China and Russia are making major moves in the gold market.
May 28 (King World News) – Alasdair Macleod: In tonight’s Commitment of Traders’ report the big increase in short positions was in the producer/merchant category, which is somewhat counterintuitive. Why would mines hedge their production when the refiners are screaming for product, the gold price is rising, and at these price levels there is less pressure on mine managers to secure cash flow?
Perhaps they live on another planet. Or there are some very persuasive salesmen in the large banks who routinely finance mine production and are calling in favours.
Another surprise is that the number of Swap (bullion bank trading desks) shorts has increased from 26 to 28, while the longs remain at 20. The shorts position is now $47bn, which is an average position of $1.68bn each, while the 20 longs are long $13bn, or an average of $650 million. Our next chart summarises the gross and net positions.
The jump in the liabilities of these short positions shows how difficult it is for the Swaps to close them down. With the price above $1900 tonight their losses are mounting, and there is nothing they can do about it.

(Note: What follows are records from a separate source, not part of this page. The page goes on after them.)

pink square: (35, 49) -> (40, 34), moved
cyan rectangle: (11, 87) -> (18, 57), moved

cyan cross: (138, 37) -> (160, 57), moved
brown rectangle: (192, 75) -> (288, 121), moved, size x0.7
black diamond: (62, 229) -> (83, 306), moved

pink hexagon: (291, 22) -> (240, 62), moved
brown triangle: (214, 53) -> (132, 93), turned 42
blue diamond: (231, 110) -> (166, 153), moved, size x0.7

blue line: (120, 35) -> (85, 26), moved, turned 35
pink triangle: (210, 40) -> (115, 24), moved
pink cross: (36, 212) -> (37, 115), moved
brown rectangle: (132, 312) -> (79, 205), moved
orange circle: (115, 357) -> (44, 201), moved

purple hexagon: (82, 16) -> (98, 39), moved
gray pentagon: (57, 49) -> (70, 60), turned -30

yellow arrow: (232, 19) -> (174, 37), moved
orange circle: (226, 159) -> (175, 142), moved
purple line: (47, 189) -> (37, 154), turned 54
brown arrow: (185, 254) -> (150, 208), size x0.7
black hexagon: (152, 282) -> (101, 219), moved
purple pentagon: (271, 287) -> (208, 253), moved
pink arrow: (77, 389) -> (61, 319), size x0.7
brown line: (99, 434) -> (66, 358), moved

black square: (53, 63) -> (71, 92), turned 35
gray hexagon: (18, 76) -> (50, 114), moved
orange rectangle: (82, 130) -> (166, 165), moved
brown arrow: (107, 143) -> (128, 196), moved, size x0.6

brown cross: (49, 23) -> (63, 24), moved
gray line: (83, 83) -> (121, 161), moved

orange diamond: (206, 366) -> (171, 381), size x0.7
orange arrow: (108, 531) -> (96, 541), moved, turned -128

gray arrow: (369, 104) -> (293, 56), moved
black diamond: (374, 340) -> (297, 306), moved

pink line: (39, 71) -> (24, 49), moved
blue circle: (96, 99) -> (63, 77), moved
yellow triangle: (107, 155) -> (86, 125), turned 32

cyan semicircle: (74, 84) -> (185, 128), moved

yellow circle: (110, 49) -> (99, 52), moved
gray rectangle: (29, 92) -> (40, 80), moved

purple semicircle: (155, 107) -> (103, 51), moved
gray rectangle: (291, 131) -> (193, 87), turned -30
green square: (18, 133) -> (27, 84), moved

China & Russia Making Moves In The Gold Market
In the physical gold market Chinese buying is returning, with 40.2 tonnes going to China from the Swiss refiners in April and a further 10.1 tonnes to Hong Kong. It is easy to forget how cheap gold got in yuan because of its strength against the dollar when gold was trading below $1800. In other news, Bloomberg reported that central banks are buying gold through the Bank of England, paying premiums of 50 cents. And Russia’s National Wealth Fund now has the official go-ahead to buy physical gold. In silver, the US mint has admitted to a shortage of silver and is postponing pre-order windows for the remaining Morgan and Peace silver dollars.
A tight physical market just got a bit tighter.